The ACMI has a 13-member steering committee of African leaders, CEOs, and carbon credit experts, who believe the initiative will support the growth of carbon credits production, create jobs, and protect biodiversity in Africa, according to a press release the group issued.

The initiative also claimed that, by 2050, it is targeting over 1.5 billion credits annually in Africa, leveraging over $120 billion and supporting over 110 million jobs.

Kenya, Malawi, Gabon, Nigeria, and Togo shared their commitments to collaborating with ACMI to scale up carbon credit production via voluntary carbon market activation plans.

But, in a statement issued on Wednesday, November 9, climate activists from Africa said that the initiative is best described as the “incentivisation” of pollution which will jeopardise efforts to reduce carbon emissions at source.

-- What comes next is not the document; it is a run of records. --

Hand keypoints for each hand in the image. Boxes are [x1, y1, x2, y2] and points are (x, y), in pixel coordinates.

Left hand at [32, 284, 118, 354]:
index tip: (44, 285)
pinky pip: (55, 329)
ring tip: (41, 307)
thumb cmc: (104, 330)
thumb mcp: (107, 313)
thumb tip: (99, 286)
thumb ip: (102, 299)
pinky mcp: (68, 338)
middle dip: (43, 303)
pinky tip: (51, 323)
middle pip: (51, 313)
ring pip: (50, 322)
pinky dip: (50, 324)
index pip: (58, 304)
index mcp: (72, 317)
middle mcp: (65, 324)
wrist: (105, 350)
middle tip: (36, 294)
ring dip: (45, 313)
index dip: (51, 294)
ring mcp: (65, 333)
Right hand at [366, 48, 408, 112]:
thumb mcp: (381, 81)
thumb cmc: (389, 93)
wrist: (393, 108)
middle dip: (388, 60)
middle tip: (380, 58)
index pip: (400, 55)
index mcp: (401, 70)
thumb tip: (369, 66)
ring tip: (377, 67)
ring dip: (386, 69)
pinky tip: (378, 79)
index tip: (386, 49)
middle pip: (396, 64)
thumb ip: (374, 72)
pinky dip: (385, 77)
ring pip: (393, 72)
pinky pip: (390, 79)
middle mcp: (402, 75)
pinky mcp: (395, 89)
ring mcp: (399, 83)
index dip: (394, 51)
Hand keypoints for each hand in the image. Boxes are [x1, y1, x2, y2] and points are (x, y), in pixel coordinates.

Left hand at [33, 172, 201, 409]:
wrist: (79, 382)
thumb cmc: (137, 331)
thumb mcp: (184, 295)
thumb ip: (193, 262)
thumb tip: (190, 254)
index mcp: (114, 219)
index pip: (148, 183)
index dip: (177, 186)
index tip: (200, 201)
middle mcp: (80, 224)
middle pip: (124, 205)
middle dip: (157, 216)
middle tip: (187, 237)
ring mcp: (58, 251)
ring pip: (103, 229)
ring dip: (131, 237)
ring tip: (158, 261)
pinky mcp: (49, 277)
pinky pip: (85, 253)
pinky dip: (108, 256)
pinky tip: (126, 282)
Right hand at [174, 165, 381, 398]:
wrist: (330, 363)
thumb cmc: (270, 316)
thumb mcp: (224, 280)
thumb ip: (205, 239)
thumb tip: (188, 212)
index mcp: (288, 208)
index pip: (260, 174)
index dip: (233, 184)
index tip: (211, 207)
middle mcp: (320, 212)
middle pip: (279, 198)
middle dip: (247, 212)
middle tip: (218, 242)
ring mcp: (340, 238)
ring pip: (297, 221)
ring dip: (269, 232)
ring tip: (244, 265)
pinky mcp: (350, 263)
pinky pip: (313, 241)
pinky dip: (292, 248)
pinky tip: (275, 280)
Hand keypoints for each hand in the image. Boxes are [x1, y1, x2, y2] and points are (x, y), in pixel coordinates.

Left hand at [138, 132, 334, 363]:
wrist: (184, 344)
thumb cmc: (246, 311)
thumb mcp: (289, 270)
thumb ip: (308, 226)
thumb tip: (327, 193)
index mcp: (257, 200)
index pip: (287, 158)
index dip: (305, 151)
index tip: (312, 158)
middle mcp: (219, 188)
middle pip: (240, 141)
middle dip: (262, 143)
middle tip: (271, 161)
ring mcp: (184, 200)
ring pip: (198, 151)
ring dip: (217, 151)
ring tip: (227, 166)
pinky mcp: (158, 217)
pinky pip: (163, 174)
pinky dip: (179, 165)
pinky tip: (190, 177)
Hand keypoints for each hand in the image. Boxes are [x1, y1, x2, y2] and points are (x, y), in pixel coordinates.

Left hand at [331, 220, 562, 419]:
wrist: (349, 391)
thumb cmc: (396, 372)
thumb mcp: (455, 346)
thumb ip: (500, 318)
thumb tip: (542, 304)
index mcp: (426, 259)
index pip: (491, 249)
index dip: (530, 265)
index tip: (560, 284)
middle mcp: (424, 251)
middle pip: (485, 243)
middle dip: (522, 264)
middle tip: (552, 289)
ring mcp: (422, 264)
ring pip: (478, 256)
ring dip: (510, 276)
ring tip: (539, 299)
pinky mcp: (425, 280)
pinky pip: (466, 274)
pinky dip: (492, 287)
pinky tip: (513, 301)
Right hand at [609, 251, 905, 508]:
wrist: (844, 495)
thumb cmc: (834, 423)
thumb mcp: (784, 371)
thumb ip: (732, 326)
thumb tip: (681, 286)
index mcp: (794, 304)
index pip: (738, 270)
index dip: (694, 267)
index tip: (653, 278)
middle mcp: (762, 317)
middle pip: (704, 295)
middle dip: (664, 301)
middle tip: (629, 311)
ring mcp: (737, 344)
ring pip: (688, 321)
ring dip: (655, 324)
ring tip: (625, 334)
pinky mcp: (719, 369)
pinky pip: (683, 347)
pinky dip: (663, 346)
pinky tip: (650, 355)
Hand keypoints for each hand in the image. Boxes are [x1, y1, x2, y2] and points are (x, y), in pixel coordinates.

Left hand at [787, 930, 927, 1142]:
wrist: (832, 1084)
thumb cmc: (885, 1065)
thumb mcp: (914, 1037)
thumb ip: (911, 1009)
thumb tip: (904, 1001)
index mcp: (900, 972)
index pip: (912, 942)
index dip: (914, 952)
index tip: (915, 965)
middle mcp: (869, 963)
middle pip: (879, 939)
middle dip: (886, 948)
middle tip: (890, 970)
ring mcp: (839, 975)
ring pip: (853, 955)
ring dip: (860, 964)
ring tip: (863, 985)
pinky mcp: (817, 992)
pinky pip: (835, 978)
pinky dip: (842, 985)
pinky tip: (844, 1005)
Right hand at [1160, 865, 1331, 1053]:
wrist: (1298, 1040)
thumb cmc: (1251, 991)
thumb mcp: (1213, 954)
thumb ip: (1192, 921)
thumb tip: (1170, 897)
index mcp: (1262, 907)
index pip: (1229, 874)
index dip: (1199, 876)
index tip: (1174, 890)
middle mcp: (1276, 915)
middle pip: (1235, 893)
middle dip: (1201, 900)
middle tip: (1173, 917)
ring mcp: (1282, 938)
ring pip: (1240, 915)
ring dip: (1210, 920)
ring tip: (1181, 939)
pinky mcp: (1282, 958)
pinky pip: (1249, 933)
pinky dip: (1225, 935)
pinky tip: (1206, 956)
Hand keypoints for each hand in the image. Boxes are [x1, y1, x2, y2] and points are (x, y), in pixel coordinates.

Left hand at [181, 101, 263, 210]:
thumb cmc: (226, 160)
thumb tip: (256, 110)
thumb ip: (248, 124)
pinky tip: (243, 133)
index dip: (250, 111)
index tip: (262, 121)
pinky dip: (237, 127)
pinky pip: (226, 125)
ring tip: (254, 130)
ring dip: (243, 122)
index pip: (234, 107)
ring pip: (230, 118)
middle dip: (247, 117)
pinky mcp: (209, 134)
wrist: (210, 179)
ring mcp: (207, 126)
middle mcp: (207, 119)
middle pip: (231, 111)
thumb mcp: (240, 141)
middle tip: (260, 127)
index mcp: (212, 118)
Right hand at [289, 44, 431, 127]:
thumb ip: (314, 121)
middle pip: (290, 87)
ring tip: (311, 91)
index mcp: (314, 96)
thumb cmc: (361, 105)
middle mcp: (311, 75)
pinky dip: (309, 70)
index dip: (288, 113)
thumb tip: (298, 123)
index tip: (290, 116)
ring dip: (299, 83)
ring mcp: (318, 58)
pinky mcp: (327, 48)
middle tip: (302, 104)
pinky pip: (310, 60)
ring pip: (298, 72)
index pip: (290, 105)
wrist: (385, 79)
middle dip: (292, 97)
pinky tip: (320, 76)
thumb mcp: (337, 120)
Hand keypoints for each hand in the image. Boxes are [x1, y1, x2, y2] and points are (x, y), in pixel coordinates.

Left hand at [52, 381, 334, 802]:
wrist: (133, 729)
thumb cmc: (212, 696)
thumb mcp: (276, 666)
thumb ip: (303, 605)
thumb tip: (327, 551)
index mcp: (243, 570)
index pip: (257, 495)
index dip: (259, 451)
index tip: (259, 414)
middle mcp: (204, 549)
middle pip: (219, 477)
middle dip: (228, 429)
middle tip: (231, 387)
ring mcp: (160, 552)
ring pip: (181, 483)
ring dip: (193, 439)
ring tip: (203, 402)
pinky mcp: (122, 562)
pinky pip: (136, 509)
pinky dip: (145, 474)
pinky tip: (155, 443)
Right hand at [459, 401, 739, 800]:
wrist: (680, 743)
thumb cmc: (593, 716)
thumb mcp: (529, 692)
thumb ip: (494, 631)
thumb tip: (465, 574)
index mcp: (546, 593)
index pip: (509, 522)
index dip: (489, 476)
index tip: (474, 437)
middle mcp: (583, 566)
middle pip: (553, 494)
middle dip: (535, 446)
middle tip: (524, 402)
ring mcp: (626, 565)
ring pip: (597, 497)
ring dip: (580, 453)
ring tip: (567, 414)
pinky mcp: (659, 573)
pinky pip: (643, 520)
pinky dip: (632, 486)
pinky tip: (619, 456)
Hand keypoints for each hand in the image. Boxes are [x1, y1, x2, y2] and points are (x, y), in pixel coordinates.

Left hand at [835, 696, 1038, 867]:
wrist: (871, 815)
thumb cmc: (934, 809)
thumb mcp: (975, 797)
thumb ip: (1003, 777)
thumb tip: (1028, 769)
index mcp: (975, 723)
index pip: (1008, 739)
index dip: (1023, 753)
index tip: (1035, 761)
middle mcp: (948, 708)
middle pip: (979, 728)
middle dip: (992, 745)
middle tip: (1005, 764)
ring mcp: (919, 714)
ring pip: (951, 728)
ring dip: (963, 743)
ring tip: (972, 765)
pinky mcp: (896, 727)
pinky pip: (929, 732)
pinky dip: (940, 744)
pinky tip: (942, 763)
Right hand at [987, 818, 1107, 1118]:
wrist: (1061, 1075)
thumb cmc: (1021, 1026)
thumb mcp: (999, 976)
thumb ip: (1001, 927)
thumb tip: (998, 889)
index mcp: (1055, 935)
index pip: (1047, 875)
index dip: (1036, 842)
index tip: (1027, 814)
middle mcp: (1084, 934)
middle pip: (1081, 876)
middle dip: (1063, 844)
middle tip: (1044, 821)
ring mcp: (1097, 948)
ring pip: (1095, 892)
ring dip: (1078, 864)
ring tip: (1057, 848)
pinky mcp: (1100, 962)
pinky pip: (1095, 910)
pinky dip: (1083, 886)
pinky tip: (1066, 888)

According to them, the climate crisis cannot be solved by shifting air from one part of the world to another which the initiative essentially will be doing: making Africa some sort of a virtual dumping site while the leaders cash in on another false solution.

Nnimmo Bassey, Director, Health of Mother Earth Foundation (HOMEF), said: “This initiative is a disincentive to progress in cutting down on emissions. Carbon trade is simply business at the expense of the planet. Unfortunately, the fossil fuel industry backed by Global North governments have found willing partners in African leaders who have shockingly decided to close their ears to the cries of their people carrying the biggest burdens of the climate crisis.”

Akinbode Oluwafemi, Executive Director of Corporate Accountability and Public Participation Africa (CAPPA), said: “It is disheartening that, at a time when the crucial discussion is about voluntarily cutting down on emissions, African leaders are again embracing a false solution that licences and encourages pollution to continue.”

Ndivile Mokohena, Gender CC, South Africa, said: “As African leaders drift in every wrong direction at the whim of the fossil fuel industry and their enablers, people on the continent continue to suffer. Leaving the fossils in the ground is the faultless path that the world continues to ignore. This carbon market initiative is disappointing.”

Kwami Kpondzo, Friends of the Earth Togo, said: “It would seem African leaders are determined not to learn from their mistakes of the past. For a fictional initiative that keeps Africa locked in the fossil fuels trap to be conceived as at a time that Africa is on the grip of climate crisis is totally inconceivable and unacceptable.”

In addressing the climate crisis, the activists want African leaders to reject the financialisation of nature, demand that the Global North and Big Polluters stop fossil fuels burning, pay for loss and damage and cancel Africa’s debts to enable countries to redirect resources to climate change actions and aspirations.